-- Dataset excerpts follows --

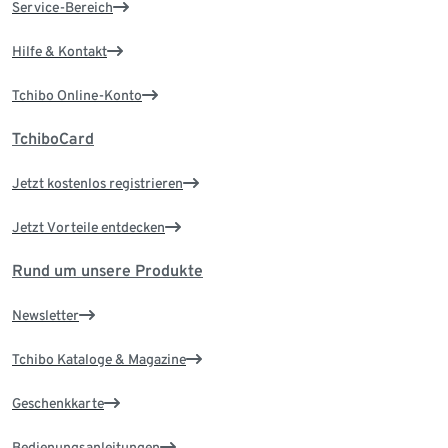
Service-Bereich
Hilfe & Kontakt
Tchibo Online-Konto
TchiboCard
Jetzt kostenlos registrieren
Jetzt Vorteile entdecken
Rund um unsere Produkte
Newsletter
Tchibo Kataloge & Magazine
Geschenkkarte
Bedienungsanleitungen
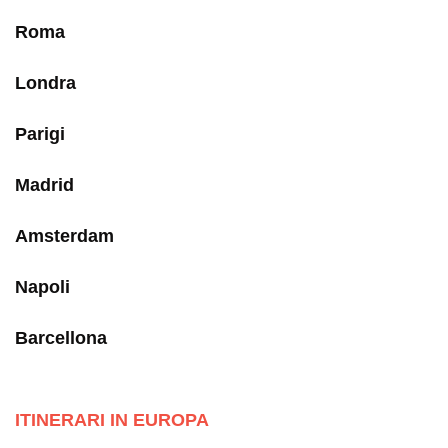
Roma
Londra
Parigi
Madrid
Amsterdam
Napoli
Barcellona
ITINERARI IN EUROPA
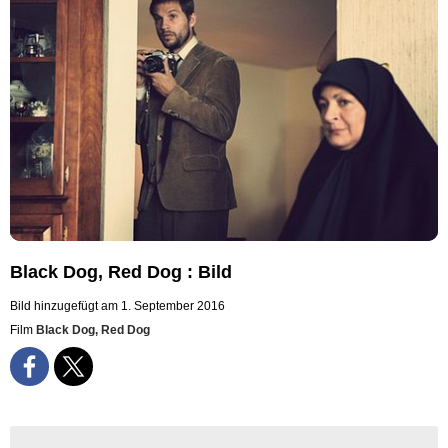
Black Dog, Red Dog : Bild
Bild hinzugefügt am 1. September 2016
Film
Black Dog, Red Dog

-- Dataset excerpts concluded --

Task objective: Only the lines from the one containing "Bedienungsanleitungen" through the last line of the data may appear in the answer, each given again exactly and with pictures left out.

Exercise response:
Bedienungsanleitungen
Roma
Londra
Parigi
Madrid
Amsterdam
Napoli
Barcellona
ITINERARI IN EUROPA
Black Dog, Red Dog : Bild
Bild hinzugefügt am 1. September 2016
Film
Black Dog, Red Dog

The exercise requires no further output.